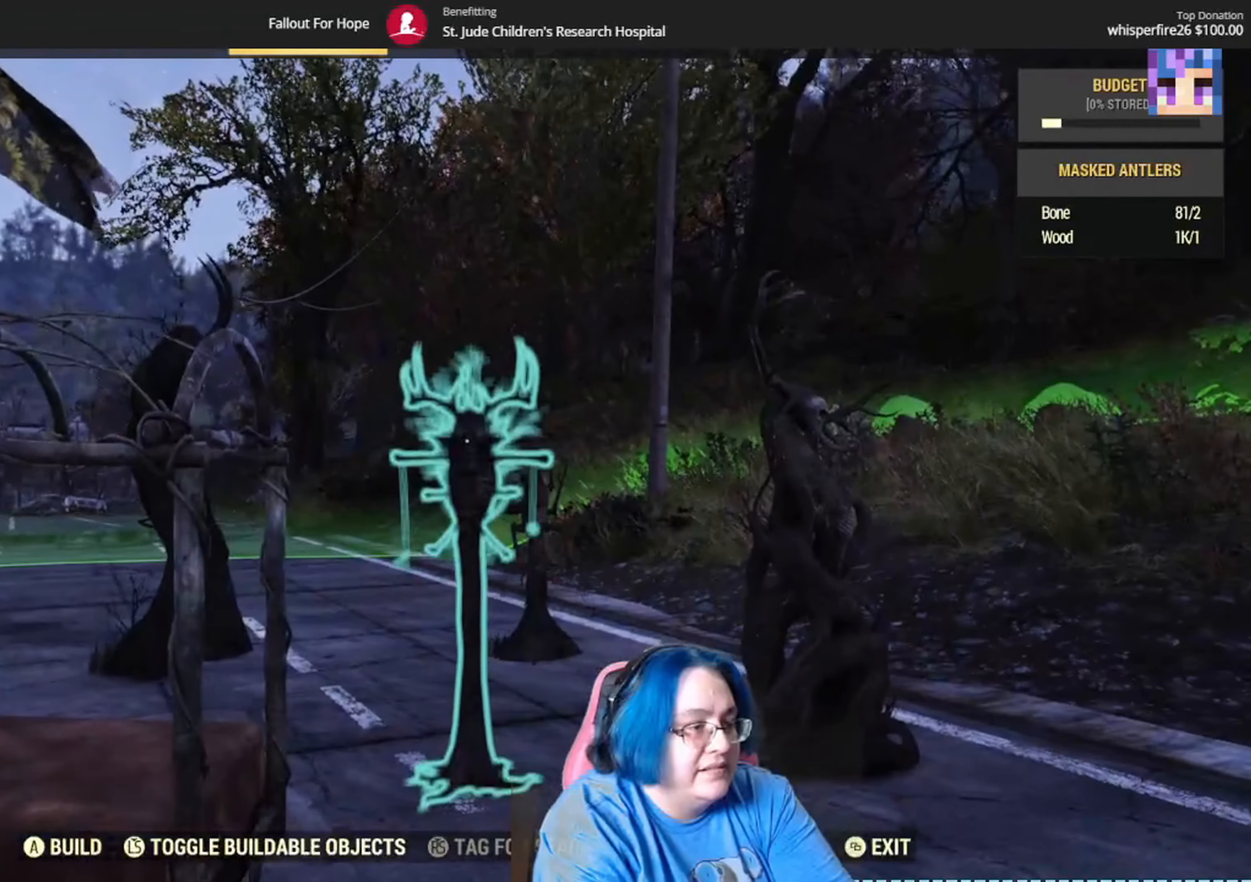
{"buttons": ["A"], "left_stick": "center", "right_stick": "center", "events": [[434, "A", "down"]]}
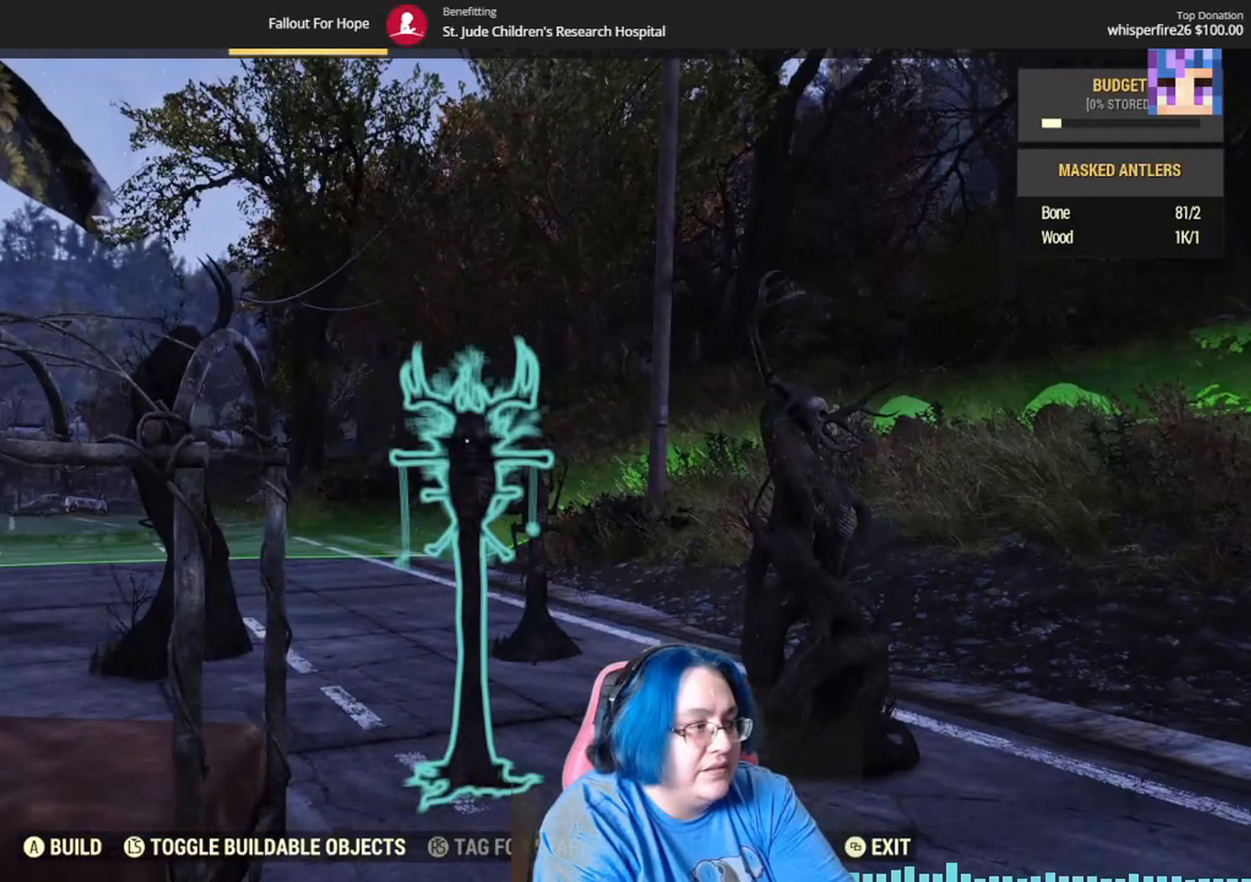
{"buttons": [], "left_stick": "center", "right_stick": "center", "events": [[67, "A", "up"]]}
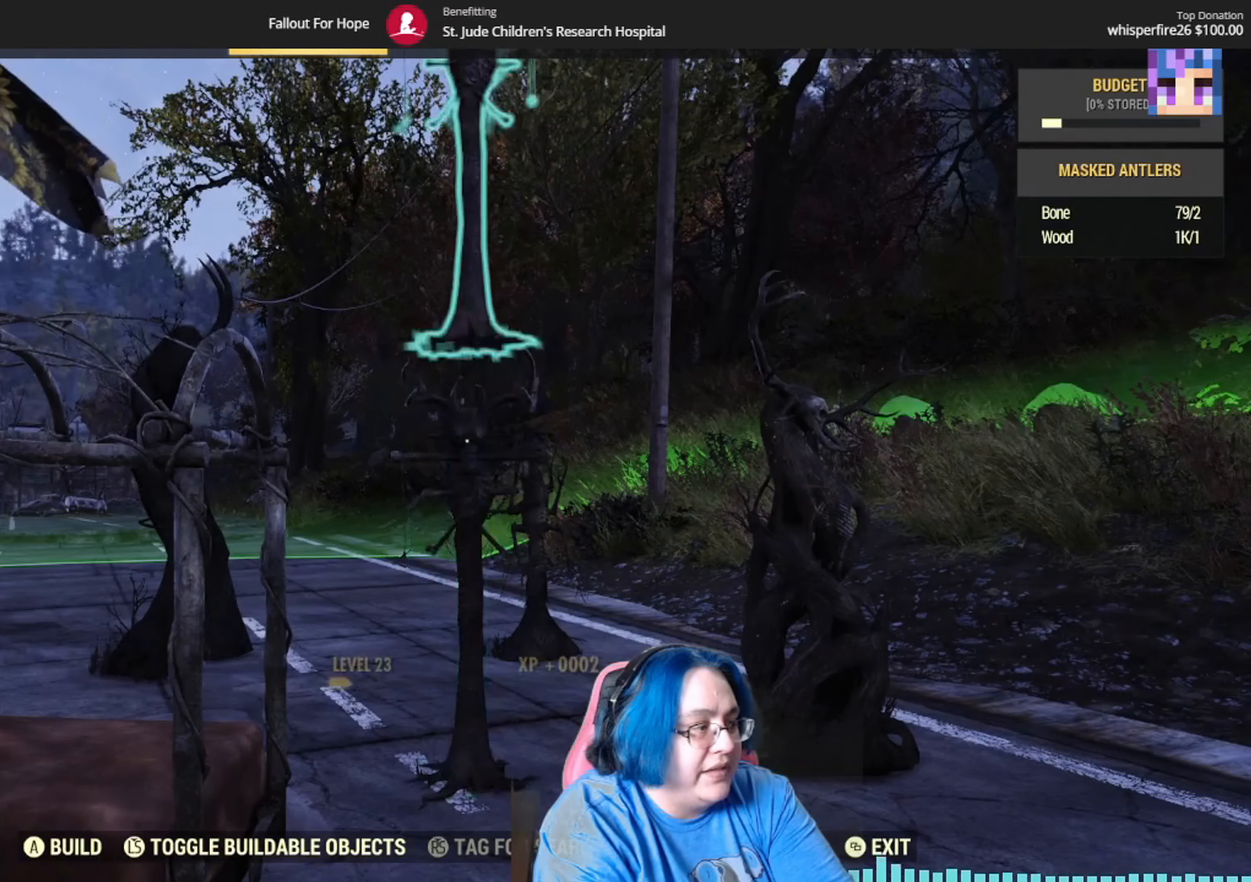
{"buttons": [], "left_stick": "down", "right_stick": "left", "events": [[133, "left_stick", "down"], [166, "right_stick", "left"]]}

ASSIGNED TASK:
Reproduce the listing above exactly, without a single picture.

YOUR RESPONSE:
{"buttons": ["A"], "left_stick": "center", "right_stick": "center", "events": [[434, "A", "down"]]}
{"buttons": [], "left_stick": "center", "right_stick": "center", "events": [[67, "A", "up"]]}
{"buttons": [], "left_stick": "down", "right_stick": "left", "events": [[133, "left_stick", "down"], [166, "right_stick", "left"]]}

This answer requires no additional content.